__Dataset entries__
:::

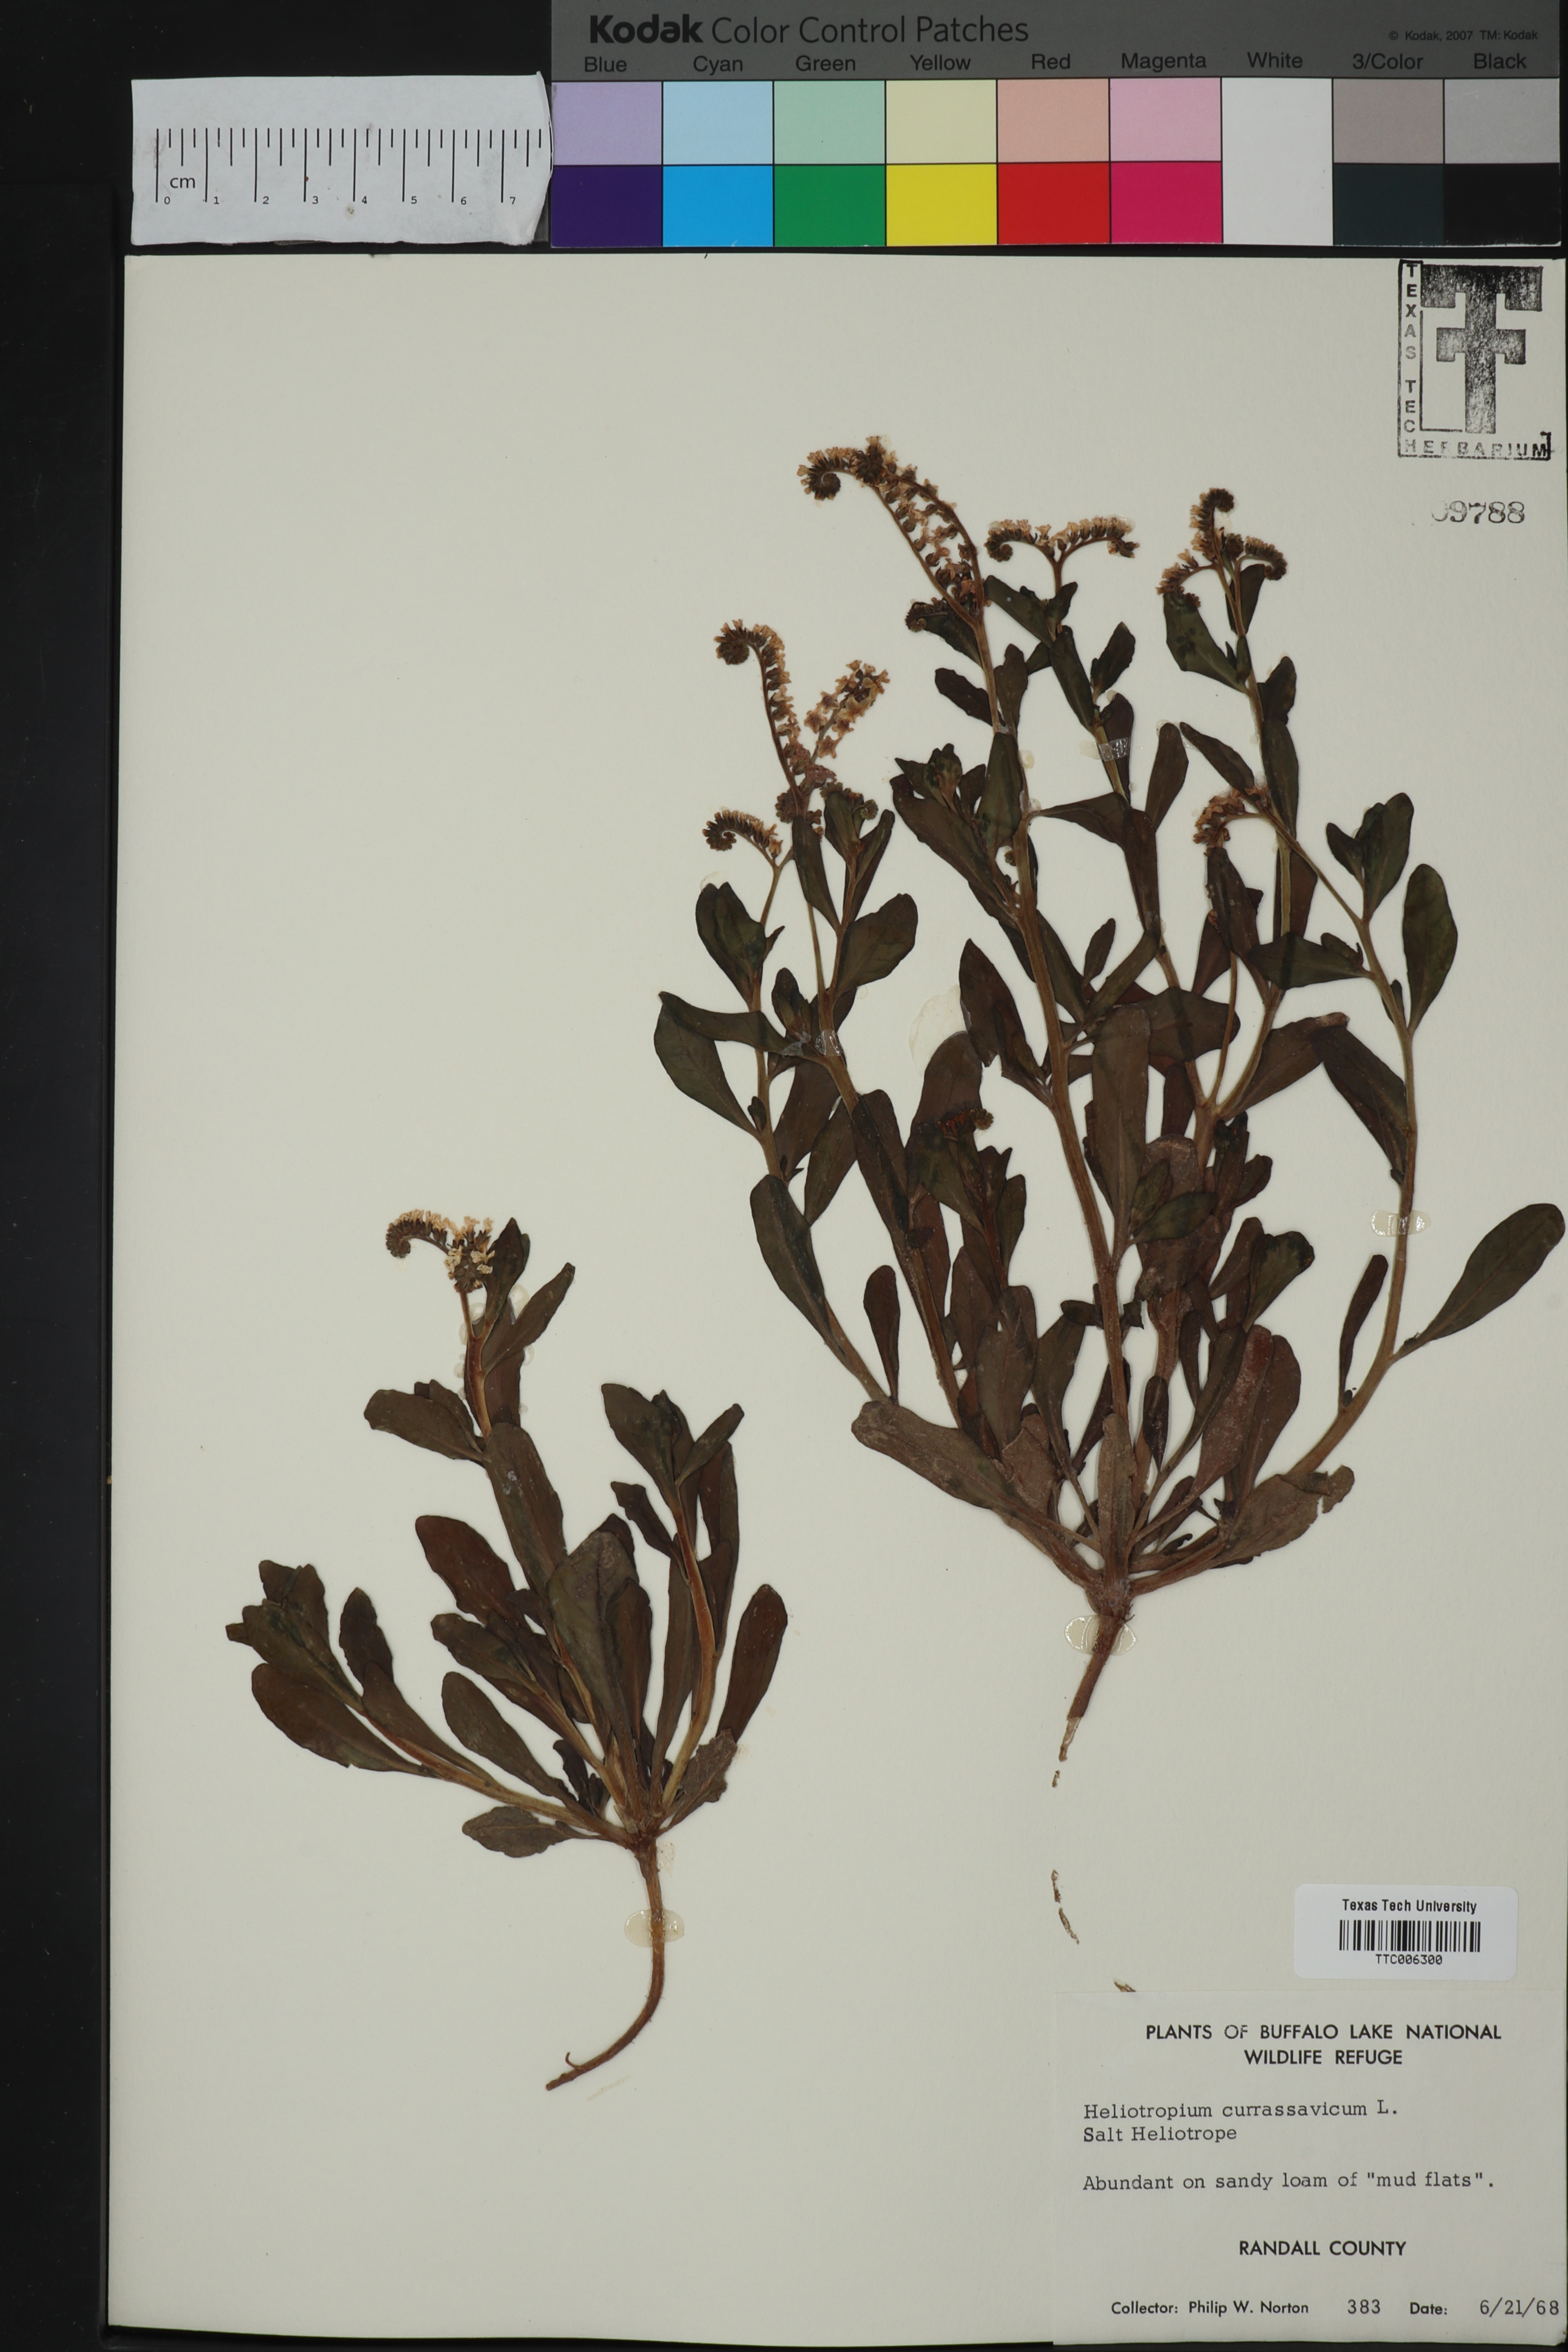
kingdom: Plantae
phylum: Tracheophyta
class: Magnoliopsida
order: Boraginales
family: Heliotropiaceae
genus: Heliotropium
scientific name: Heliotropium curassavicum
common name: Seaside heliotrope
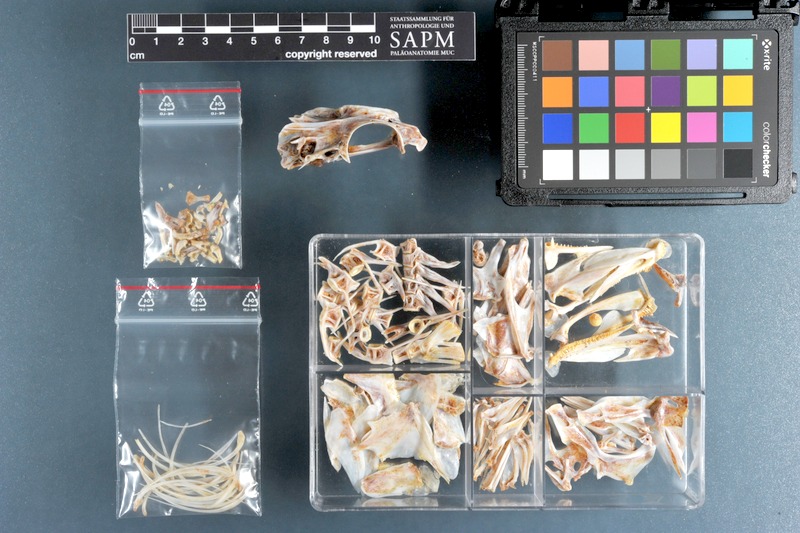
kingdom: Animalia
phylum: Chordata
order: Perciformes
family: Serranidae
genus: Epinephelus
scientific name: Epinephelus fasciatus
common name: Blacktip grouper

:::

__Exercise brief__
Repeat every line of each row above word for word, leaving out the pictures.

__Task output__
kingdom: Plantae
phylum: Tracheophyta
class: Magnoliopsida
order: Boraginales
family: Heliotropiaceae
genus: Heliotropium
scientific name: Heliotropium curassavicum
common name: Seaside heliotrope
kingdom: Animalia
phylum: Chordata
order: Perciformes
family: Serranidae
genus: Epinephelus
scientific name: Epinephelus fasciatus
common name: Blacktip grouper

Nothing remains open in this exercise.